In India, Pakistan and Nepal, by 2006 the vulture population had declined 99%, (yep, you read that correctly). Nearly all the vultures had disappeared due to a veterinary drug called diclofenac. Because of the cultural importance of cattle in this region, aging cattle were given this anti-inflammatory drug to relieve pain. When these cattle died, the carcasses were contaminated with the drug. Vultures began to disappear rapidly. It took almost two decades for researchers to discover that the contaminated carcasses vultures were feeding were killing them by kidney failure; a slow, agonizing death. In 2006, the governments of India, Pakistan and Nepal banned the use of diclofenac. The recovery of vultures is now in full intensity and showing signs of recovery (Balmford 2013). Please see, http://www.peregrinefund.org/projects/asian-vulture-crisis and http://www.save-vultures.org/, to see what is being done for Asian Vultures.
So all is good? Nope, in March 2013, the Spanish government made diclofenac available on the European market. Please see this website to support the ban in Europe and keep updated on the fight, http://www.4vultures.org/our-work/campaigning-to-ban-diclofenac-in-europe/
Diclofenac is not the only threat facing vultures. In Africa, vultures are declining for the same reasons, such as the rhino and elephant, medicinal purposes. Poachers are poisoning, indiscriminately, carcasses in order to collect the dead vultures to sell on the black market. Vulture brains and skulls are believed to provide psychic powers and intelligence (Dimitrova June 24, 2014; Pfeiffer et al. Spring 2014). Africa’s vultures are at risk of suffering the same fate as their Asian counterparts. Go to, http://news.mongabay.com/2014/0624-dimitrova-vulture-bird-market.html, to read the full article.

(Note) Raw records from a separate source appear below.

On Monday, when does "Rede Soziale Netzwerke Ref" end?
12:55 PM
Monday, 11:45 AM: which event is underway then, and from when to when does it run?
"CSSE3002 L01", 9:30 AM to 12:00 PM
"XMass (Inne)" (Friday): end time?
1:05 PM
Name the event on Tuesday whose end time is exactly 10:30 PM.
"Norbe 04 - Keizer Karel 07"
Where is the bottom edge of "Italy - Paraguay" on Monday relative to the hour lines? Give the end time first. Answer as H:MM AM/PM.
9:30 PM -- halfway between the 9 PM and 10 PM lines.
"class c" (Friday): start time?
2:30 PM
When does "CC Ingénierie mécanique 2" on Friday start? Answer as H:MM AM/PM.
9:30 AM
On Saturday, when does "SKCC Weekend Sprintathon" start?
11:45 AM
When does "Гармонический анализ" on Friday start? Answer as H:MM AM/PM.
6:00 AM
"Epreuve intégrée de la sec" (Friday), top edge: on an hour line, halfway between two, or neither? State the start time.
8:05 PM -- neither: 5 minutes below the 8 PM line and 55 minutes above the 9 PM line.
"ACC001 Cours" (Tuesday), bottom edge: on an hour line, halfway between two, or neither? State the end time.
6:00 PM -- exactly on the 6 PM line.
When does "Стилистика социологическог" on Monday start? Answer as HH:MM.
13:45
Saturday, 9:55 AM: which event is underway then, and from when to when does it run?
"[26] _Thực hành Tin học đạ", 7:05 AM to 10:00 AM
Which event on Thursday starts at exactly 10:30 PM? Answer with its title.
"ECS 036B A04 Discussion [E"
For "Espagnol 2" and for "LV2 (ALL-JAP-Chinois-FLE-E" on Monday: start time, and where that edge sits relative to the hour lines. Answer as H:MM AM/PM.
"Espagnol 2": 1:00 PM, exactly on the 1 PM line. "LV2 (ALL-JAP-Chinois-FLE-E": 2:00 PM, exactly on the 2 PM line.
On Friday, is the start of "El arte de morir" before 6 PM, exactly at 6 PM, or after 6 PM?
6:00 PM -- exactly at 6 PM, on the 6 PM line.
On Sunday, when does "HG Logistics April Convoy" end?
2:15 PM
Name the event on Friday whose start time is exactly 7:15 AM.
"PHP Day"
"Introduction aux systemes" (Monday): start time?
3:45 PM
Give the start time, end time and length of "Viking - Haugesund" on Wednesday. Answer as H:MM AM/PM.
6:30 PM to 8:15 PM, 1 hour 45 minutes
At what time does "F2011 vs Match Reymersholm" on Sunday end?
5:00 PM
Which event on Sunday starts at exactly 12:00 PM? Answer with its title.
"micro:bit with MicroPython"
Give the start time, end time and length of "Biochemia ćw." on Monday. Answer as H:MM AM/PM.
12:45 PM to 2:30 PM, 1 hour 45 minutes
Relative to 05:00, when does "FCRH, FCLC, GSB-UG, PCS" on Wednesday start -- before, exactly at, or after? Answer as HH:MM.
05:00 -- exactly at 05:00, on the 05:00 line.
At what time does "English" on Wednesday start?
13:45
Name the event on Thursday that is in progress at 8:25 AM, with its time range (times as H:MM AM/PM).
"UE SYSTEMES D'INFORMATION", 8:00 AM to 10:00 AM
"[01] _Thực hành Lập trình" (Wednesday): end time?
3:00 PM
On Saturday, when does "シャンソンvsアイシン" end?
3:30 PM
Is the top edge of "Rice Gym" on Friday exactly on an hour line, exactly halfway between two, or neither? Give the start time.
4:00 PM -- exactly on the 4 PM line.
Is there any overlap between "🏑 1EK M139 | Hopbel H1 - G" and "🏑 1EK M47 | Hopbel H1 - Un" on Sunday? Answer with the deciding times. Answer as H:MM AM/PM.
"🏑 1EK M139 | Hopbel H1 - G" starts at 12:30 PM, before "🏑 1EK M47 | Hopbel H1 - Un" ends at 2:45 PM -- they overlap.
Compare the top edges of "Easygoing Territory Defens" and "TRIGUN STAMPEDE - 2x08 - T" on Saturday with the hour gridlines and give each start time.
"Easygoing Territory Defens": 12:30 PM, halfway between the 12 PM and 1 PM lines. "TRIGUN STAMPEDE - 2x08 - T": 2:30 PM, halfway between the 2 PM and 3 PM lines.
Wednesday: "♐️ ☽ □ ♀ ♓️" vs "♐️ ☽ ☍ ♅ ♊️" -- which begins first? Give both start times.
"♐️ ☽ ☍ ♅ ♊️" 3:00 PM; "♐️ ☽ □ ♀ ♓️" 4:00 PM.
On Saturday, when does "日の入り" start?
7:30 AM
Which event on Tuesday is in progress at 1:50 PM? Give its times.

Vultures are charismatic and intelligent birds as well as play an important role in ecosystems and cultures globally. These birds are often deemed disgusting and do suffer from an image problem (Ravindran 2013); however, vultures are really cool birds! I have known a few vultures in my life and these characters have charmed the average visitor as well as the royalty of Great Britain. So, my plea is wherever you are in the world, do your part to help vultures! Give your time and money to organizations that are fighting for vultures or learn what you can do, as an individual, not to add to the decline of these wonderful birds.
|"Delectable" entertains herself at the International Centre for Birds of Prey (www.icbp.org) by handing her feathers to visitors in order to trick them to put their fingers through the wire of her aviary.|
Dimitrova, T. June 24, 2014. Shot Egyptian vulture leads conservationists to bizarre black-market for bird parts. Environmental News. Mongaybay.com.
Pfeiffer, M., A. Botha, J. Venter, and C. Downs. Spring 2014. Silent slaughter of Africa's Vultures. Pages 24-26. The Wildlife Professional. The Wildlife Society, Bethesda, MD.